- **EXTRACTED INFORMATION**
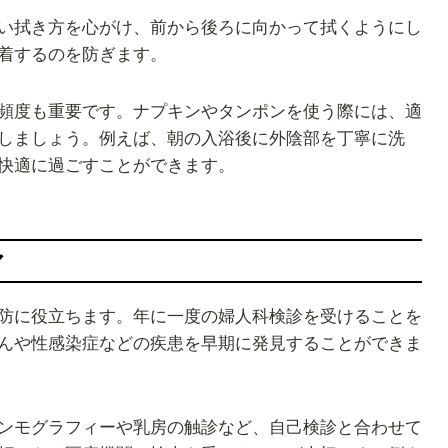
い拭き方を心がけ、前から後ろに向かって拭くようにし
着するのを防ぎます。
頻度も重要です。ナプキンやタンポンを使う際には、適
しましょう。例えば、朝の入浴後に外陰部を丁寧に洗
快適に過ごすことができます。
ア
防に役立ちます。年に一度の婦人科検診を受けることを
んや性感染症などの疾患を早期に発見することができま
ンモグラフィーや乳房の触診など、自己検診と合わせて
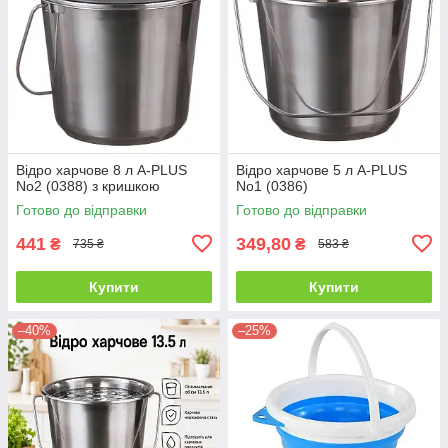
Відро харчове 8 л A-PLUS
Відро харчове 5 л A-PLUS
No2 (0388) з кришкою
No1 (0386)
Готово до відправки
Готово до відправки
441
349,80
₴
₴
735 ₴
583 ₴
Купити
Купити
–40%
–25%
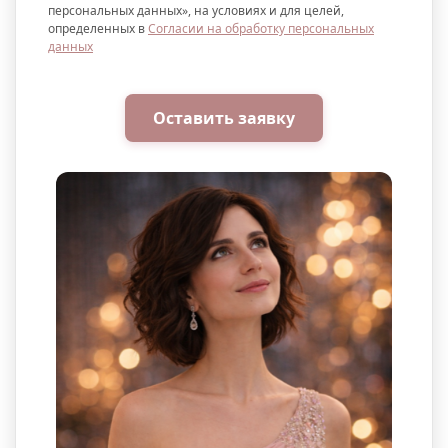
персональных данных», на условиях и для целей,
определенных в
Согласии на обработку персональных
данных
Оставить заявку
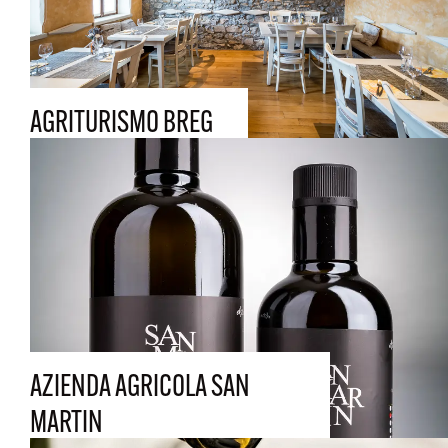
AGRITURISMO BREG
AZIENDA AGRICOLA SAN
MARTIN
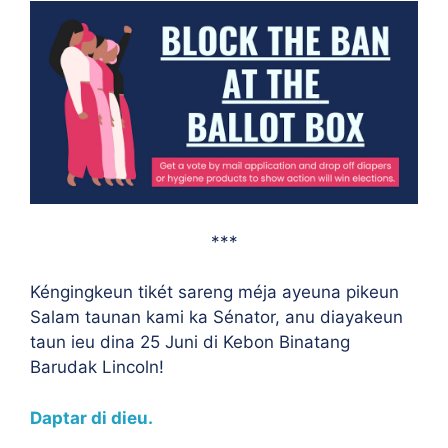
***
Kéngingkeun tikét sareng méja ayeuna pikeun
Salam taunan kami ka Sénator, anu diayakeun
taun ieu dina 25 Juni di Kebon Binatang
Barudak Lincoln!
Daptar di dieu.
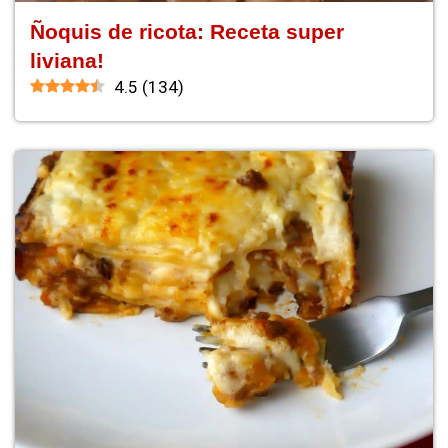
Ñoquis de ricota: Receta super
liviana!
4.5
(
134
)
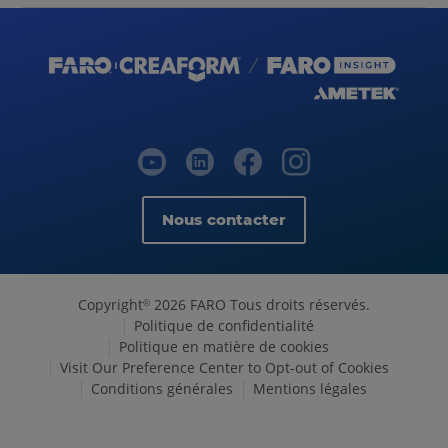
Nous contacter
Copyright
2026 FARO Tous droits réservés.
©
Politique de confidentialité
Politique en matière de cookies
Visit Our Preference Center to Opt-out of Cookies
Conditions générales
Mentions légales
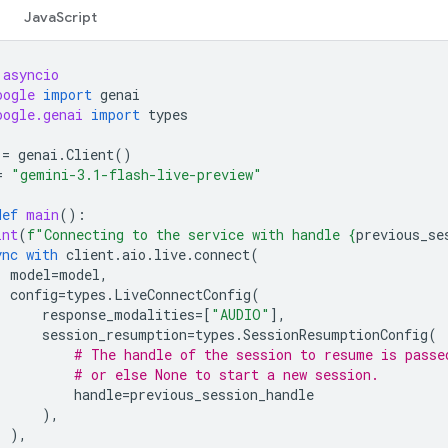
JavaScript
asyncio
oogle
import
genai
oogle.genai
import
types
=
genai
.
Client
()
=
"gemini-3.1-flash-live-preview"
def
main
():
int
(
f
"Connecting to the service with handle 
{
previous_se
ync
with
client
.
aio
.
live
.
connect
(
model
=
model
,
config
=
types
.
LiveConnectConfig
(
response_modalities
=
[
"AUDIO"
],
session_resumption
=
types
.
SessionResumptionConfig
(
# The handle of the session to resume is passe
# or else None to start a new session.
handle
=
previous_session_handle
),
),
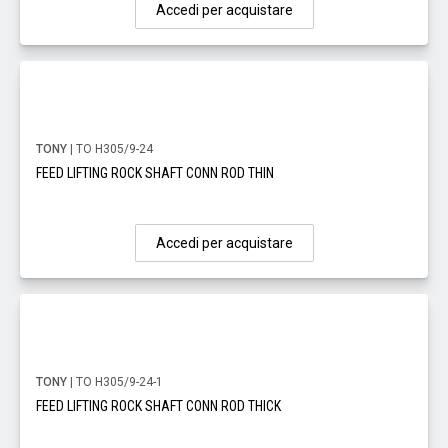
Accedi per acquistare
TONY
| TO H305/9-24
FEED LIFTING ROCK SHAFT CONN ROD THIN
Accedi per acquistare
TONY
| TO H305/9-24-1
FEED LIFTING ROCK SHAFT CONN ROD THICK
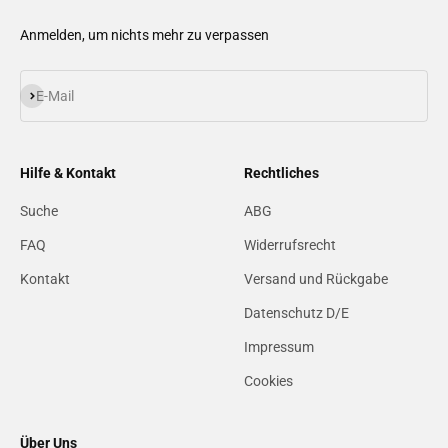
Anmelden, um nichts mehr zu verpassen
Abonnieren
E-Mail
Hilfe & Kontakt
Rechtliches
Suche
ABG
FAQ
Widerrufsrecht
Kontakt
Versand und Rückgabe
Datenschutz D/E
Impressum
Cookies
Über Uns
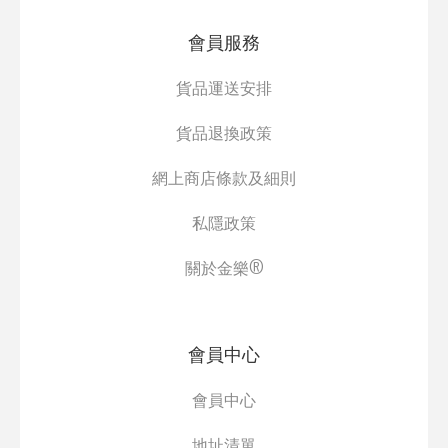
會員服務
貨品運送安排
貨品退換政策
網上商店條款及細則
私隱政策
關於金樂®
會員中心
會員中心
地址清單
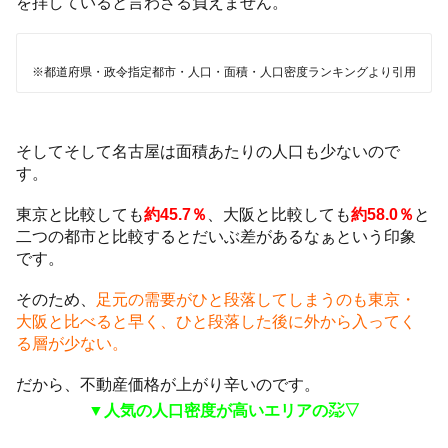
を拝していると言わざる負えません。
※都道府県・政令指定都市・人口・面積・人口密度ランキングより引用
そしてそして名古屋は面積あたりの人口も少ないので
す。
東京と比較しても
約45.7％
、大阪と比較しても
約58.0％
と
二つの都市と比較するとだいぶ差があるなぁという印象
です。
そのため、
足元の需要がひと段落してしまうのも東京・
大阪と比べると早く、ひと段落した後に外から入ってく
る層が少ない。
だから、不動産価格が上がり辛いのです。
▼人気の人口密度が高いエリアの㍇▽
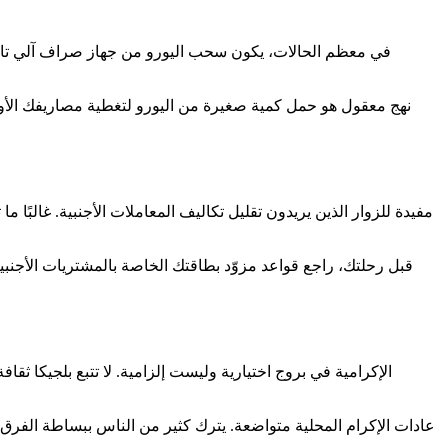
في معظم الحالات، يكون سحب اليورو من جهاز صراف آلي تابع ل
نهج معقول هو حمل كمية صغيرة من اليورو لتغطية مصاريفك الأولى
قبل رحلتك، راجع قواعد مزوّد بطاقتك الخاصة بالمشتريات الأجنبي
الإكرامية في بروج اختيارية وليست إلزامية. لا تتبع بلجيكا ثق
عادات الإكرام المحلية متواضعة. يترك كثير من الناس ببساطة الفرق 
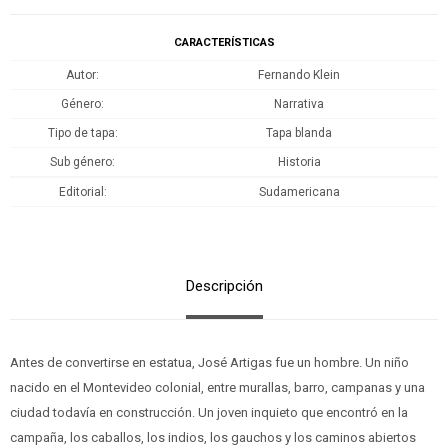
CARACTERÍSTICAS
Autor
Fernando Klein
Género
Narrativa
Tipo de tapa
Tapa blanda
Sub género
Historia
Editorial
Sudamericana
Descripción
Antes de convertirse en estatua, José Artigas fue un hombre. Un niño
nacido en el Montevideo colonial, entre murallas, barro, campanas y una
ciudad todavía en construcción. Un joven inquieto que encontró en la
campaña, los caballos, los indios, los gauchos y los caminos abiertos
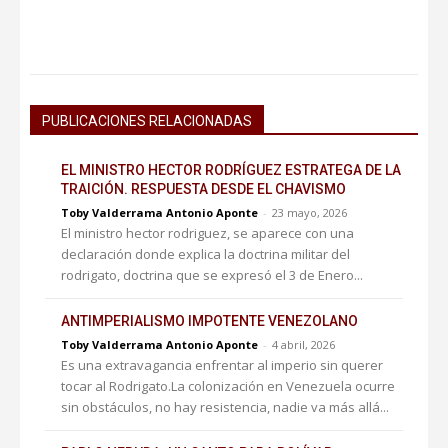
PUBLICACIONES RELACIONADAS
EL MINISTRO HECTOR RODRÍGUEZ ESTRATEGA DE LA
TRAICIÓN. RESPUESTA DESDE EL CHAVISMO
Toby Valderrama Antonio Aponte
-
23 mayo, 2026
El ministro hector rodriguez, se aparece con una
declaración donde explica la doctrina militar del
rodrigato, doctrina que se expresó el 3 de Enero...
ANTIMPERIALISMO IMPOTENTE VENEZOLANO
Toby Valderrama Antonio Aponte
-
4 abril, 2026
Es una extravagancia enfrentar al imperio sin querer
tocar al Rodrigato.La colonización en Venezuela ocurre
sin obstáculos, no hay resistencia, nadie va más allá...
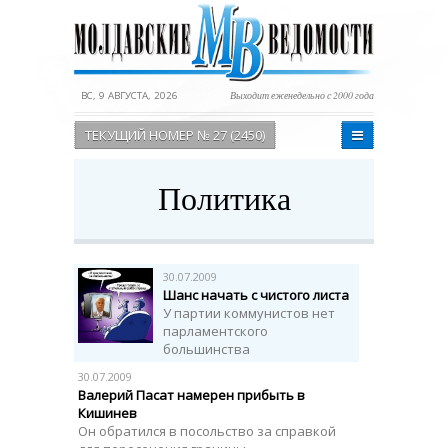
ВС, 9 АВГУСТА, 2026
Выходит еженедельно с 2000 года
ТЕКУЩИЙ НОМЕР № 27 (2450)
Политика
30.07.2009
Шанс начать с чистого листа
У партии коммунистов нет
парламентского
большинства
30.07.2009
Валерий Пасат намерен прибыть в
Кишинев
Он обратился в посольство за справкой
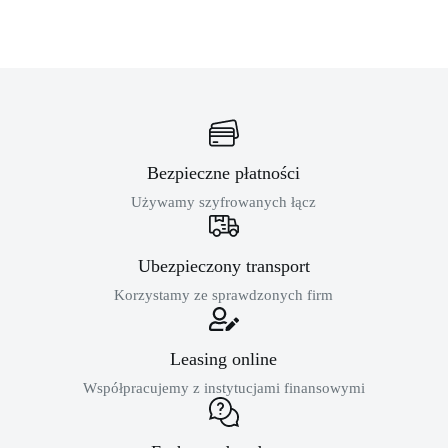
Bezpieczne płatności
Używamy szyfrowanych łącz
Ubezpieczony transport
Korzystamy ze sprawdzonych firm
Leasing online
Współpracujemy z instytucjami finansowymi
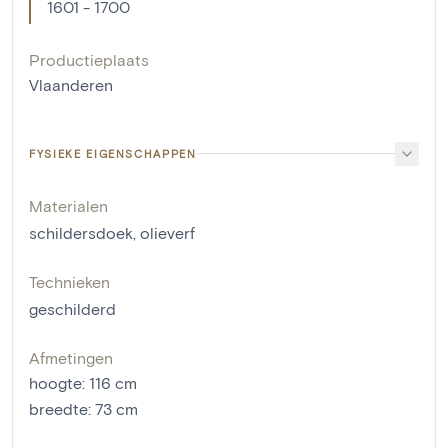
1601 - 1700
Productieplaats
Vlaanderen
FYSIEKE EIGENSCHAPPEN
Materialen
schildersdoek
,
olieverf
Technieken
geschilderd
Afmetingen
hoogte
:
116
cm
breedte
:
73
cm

- **GOAL OF THE EXERCISE**
Extract every line from the records above that contains the word "ROCK".

- **SOLUTION FOR THIS PROBLEM**
FEED LIFTING ROCK SHAFT CONN ROD THIN
FEED LIFTING ROCK SHAFT CONN ROD THICK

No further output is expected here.